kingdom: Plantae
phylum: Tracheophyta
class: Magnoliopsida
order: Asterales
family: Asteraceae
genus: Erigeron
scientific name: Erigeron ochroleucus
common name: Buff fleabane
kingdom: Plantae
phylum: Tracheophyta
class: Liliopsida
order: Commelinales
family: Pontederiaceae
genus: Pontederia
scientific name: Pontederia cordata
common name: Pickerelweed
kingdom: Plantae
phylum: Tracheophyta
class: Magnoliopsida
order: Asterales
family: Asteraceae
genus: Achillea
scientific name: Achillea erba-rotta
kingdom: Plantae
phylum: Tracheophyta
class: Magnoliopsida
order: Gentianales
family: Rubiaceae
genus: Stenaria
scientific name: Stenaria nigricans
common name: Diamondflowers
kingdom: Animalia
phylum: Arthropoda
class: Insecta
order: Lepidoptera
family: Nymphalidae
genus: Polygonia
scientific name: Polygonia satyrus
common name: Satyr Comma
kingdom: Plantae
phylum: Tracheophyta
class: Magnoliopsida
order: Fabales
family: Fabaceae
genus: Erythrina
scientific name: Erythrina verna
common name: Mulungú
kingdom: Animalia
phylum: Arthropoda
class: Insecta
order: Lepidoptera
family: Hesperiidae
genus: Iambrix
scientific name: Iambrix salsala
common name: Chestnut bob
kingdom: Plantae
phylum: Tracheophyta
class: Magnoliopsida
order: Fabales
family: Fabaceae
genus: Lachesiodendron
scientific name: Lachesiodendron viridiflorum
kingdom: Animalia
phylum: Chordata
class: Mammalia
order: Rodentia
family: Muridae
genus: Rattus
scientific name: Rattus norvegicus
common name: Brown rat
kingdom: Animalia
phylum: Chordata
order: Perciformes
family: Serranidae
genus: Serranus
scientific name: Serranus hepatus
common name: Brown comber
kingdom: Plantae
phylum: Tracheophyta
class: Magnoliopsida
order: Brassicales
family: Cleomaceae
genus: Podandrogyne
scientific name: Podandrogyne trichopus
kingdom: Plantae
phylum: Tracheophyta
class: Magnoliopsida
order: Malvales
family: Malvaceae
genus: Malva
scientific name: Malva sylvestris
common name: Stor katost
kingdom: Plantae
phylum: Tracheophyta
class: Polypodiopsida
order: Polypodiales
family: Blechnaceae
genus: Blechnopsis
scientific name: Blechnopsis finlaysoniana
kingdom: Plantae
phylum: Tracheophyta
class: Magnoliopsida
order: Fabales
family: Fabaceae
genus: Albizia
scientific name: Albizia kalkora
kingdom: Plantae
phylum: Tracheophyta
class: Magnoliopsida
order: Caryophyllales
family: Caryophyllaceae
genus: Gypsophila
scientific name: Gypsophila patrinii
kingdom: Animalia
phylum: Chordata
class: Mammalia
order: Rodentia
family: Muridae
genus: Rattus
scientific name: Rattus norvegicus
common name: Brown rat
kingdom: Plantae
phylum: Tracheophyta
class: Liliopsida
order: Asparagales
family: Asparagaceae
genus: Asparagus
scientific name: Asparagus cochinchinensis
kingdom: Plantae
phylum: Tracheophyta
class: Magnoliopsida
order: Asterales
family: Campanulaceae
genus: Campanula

*Your instructions:*
Rewrite the records, changing every "common name" to "vernacular name" and leaving everything else the same.

*Solved exercise:*
kingdom: Plantae
phylum: Tracheophyta
class: Magnoliopsida
order: Asterales
family: Asteraceae
genus: Erigeron
scientific name: Erigeron ochroleucus
vernacular name: Buff fleabane
kingdom: Plantae
phylum: Tracheophyta
class: Liliopsida
order: Commelinales
family: Pontederiaceae
genus: Pontederia
scientific name: Pontederia cordata
vernacular name: Pickerelweed
kingdom: Plantae
phylum: Tracheophyta
class: Magnoliopsida
order: Asterales
family: Asteraceae
genus: Achillea
scientific name: Achillea erba-rotta
kingdom: Plantae
phylum: Tracheophyta
class: Magnoliopsida
order: Gentianales
family: Rubiaceae
genus: Stenaria
scientific name: Stenaria nigricans
vernacular name: Diamondflowers
kingdom: Animalia
phylum: Arthropoda
class: Insecta
order: Lepidoptera
family: Nymphalidae
genus: Polygonia
scientific name: Polygonia satyrus
vernacular name: Satyr Comma
kingdom: Plantae
phylum: Tracheophyta
class: Magnoliopsida
order: Fabales
family: Fabaceae
genus: Erythrina
scientific name: Erythrina verna
vernacular name: Mulungú
kingdom: Animalia
phylum: Arthropoda
class: Insecta
order: Lepidoptera
family: Hesperiidae
genus: Iambrix
scientific name: Iambrix salsala
vernacular name: Chestnut bob
kingdom: Plantae
phylum: Tracheophyta
class: Magnoliopsida
order: Fabales
family: Fabaceae
genus: Lachesiodendron
scientific name: Lachesiodendron viridiflorum
kingdom: Animalia
phylum: Chordata
class: Mammalia
order: Rodentia
family: Muridae
genus: Rattus
scientific name: Rattus norvegicus
vernacular name: Brown rat
kingdom: Animalia
phylum: Chordata
order: Perciformes
family: Serranidae
genus: Serranus
scientific name: Serranus hepatus
vernacular name: Brown comber
kingdom: Plantae
phylum: Tracheophyta
class: Magnoliopsida
order: Brassicales
family: Cleomaceae
genus: Podandrogyne
scientific name: Podandrogyne trichopus
kingdom: Plantae
phylum: Tracheophyta
class: Magnoliopsida
order: Malvales
family: Malvaceae
genus: Malva
scientific name: Malva sylvestris
vernacular name: Stor katost
kingdom: Plantae
phylum: Tracheophyta
class: Polypodiopsida
order: Polypodiales
family: Blechnaceae
genus: Blechnopsis
scientific name: Blechnopsis finlaysoniana
kingdom: Plantae
phylum: Tracheophyta
class: Magnoliopsida
order: Fabales
family: Fabaceae
genus: Albizia
scientific name: Albizia kalkora
kingdom: Plantae
phylum: Tracheophyta
class: Magnoliopsida
order: Caryophyllales
family: Caryophyllaceae
genus: Gypsophila
scientific name: Gypsophila patrinii
kingdom: Animalia
phylum: Chordata
class: Mammalia
order: Rodentia
family: Muridae
genus: Rattus
scientific name: Rattus norvegicus
vernacular name: Brown rat
kingdom: Plantae
phylum: Tracheophyta
class: Liliopsida
order: Asparagales
family: Asparagaceae
genus: Asparagus
scientific name: Asparagus cochinchinensis
kingdom: Plantae
phylum: Tracheophyta
class: Magnoliopsida
order: Asterales
family: Campanulaceae
genus: Campanula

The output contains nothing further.